Table 2:
Estimated risk differences for a single sample from the data generating mechanism
RD | SD(RD) | 95% CL | CLD | Run-timea | |
---|---|---|---|---|---|
G-computation | |||||
Main-effects | −0.14 | 0.016 | −0.17, −0.11 | 0.06 | 0.9 |
Machine learning | −0.09 | 0.015 | −0.12, −0.06 | 0.06 | 82.3 |
IPW | |||||
Main-effects | −0.13 | 0.039 | −0.20, −0.05 | 0.15 | 0.0 |
Machine learning | −0.11 | 0.028 | −0.16, −0.05 | 0.11 | 0.3 |
AIPW | |||||
Main-effects | −0.08 | 0.038 | −0.16, −0.01 | 0.15 | 0.0 |
Machine learning | −0.11 | 0.016 | −0.14, −0.08 | 0.06 | 0.7 |
TMLE | |||||
Main-effects | −0.12 | 0.029 | −0.18, −0.06 | 0.11 | 0.0 |
Machine learning | −0.12 | 0.016 | −0.15, −0.09 | 0.06 | 0.7 |
DC-AIPW | |||||
Main-effects | −0.09 | 0.039 | −0.16, −0.01 | 0.15 | 1.3 |
Machine learning | −0.11 | 0.023 | −0.16, −0.07 | 0.09 | 128.1 |
DC-TMLE | |||||
Main-effects | −0.12 | 0.029 | −0.18, −0.07 | 0.11 | 1.3 |
Machine learning | −0.11 | 0.021 | −0.15, −0.07 | 0.08 | 129.9 |
RD: risk difference, SD(RD): standard deviation for the risk difference, 95% CL: 95% confidence limits, CLD: confidence limit difference defined as the upper confidence limit minus the lower confidence limit, IPW: inverse probability weighting, AIPW: augmented inverse probability weighting, TMLE: targeted maximum likelihood estimation, DC-AIPW: double cross-fit AIPW, DC-TMLE: double cross-fit TMLE.

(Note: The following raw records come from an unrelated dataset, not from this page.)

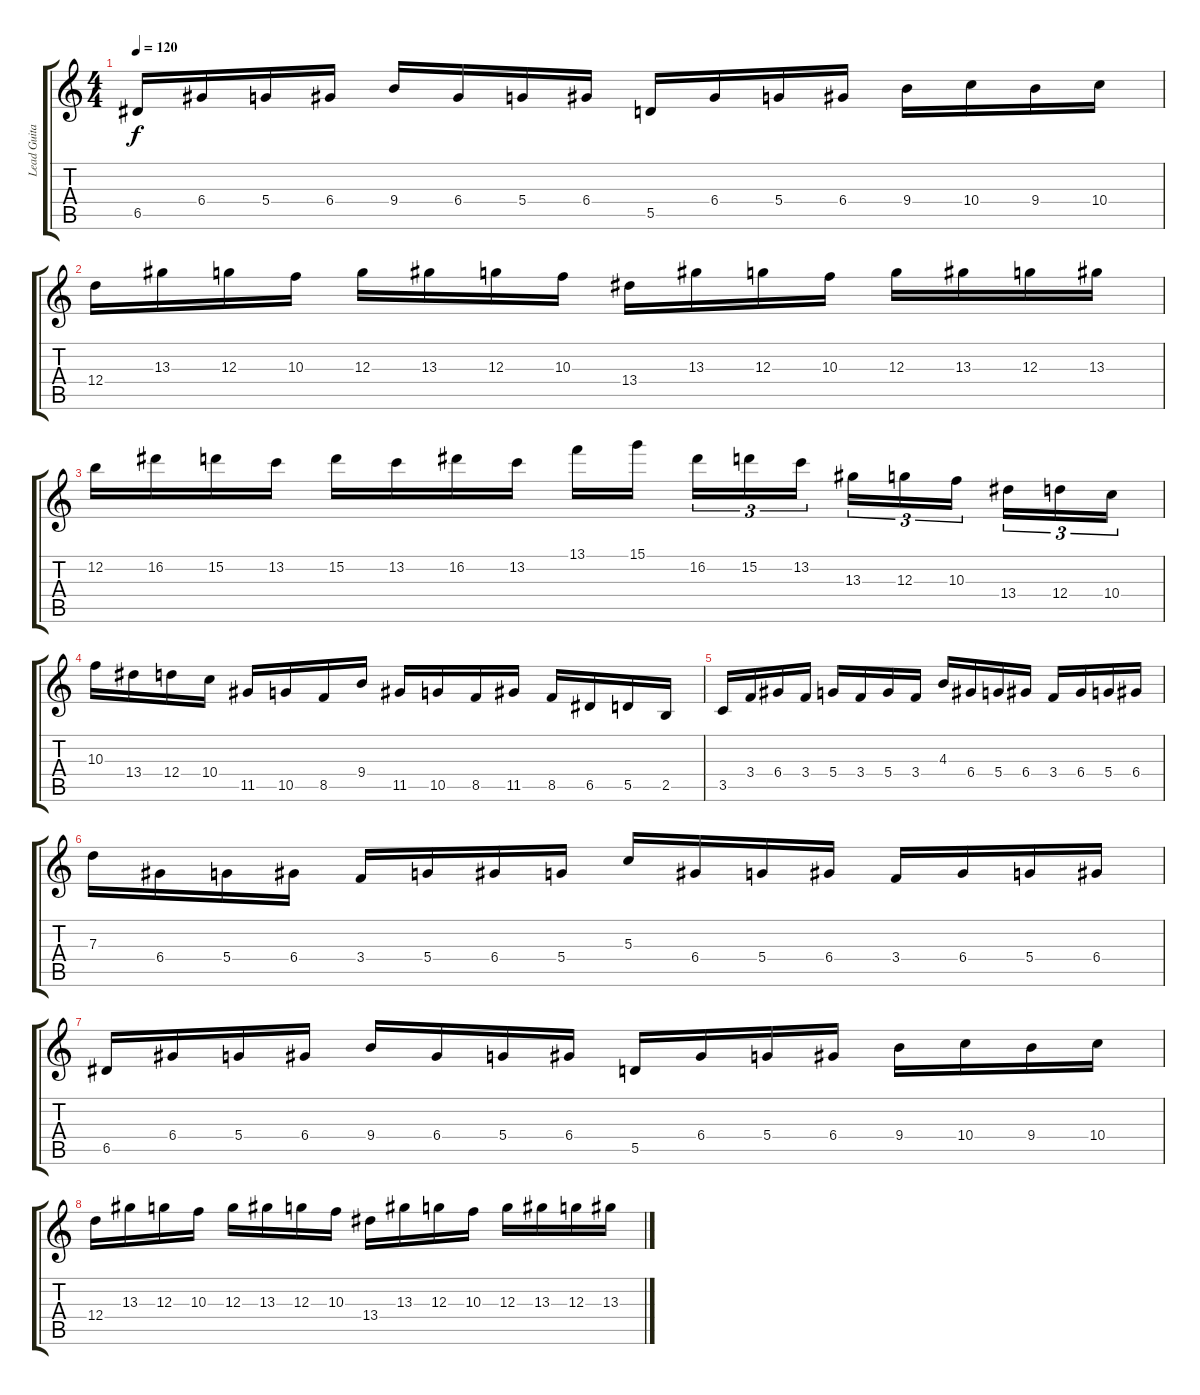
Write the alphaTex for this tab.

\track ("Lead Guitar" "Lead Guita") {instrument distortionguitar}
\staff {score tabs}
\tuning (E4 B3 G3 D3 A2 E2) {hide}
\ts (4 4)
\tempo 120
\clef g2
\ks c
6.5.16{dy f} 6.4.16 5.4.16 6.4.16 9.4.16 6.4.16 5.4.16 6.4.16 5.5.16 6.4.16 5.4.16 6.4.16 9.4.16 10.4.16 9.4.16 10.4.16 |
12.4.16 13.3.16 12.3.16 10.3.16 12.3.16 13.3.16 12.3.16 10.3.16 13.4.16 13.3.16 12.3.16 10.3.16 12.3.16 13.3.16 12.3.16 13.3.16 |
12.2.16 16.2.16 15.2.16 13.2.16 15.2.16 13.2.16 16.2.16 13.2.16 13.1.16 15.1.16 16.2.16{tu (3 2)} 15.2.16{tu (3 2)} 13.2.16{tu (3 2)} 13.3.16{tu (3 2)} 12.3.16{tu (3 2)} 10.3.16{tu (3 2)} 13.4.16{tu (3 2)} 12.4.16{tu (3 2)} 10.4.16{tu (3 2)} |
10.3.16 13.4.16 12.4.16 10.4.16 11.5.16 10.5.16 8.5.16 9.4.16 11.5.16 10.5.16 8.5.16 11.5.16 8.5.16 6.5.16 5.5.16 2.5.16 |
3.5.16 3.4.16 6.4.16 3.4.16 5.4.16 3.4.16 5.4.16 3.4.16 4.3.16 6.4.16 5.4.16 6.4.16 3.4.16 6.4.16 5.4.16 6.4.16 |
7.3.16 6.4.16 5.4.16 6.4.16 3.4.16 5.4.16 6.4.16 5.4.16 5.3.16 6.4.16 5.4.16 6.4.16 3.4.16 6.4.16 5.4.16 6.4.16 |
6.5.16 6.4.16 5.4.16 6.4.16 9.4.16 6.4.16 5.4.16 6.4.16 5.5.16 6.4.16 5.4.16 6.4.16 9.4.16 10.4.16 9.4.16 10.4.16 |
12.4.16 13.3.16 12.3.16 10.3.16 12.3.16 13.3.16 12.3.16 10.3.16 13.4.16 13.3.16 12.3.16 10.3.16 12.3.16 13.3.16 12.3.16 13.3.16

Machine learning estimators were super-learner with 10-fold cross validation. Algorithms included were the empirical mean, main-effects logistic regression without regularization, generalized additive model with four splines and a ridge penalty of 0.6, generalized additive model with four splines, random forest with 500 trees and a minimum of 20 individuals per leaf, and a neural network with a single hidden layer consisting of four nodes.
Double cross-fit procedures included 100 different sample splits.
Run times are based on a server running on a single 2.5 GHz processor with 5 GB of memory allotted. Run times are indicated in minutes. G-computation run-times are large due to the use of a bootstrap procedure to calculate the variance for the risk difference. IPW used robust variance estimators. AIPW, TMLE, DC-AIPW, and DC-TMLE variances were calculated using influence curves.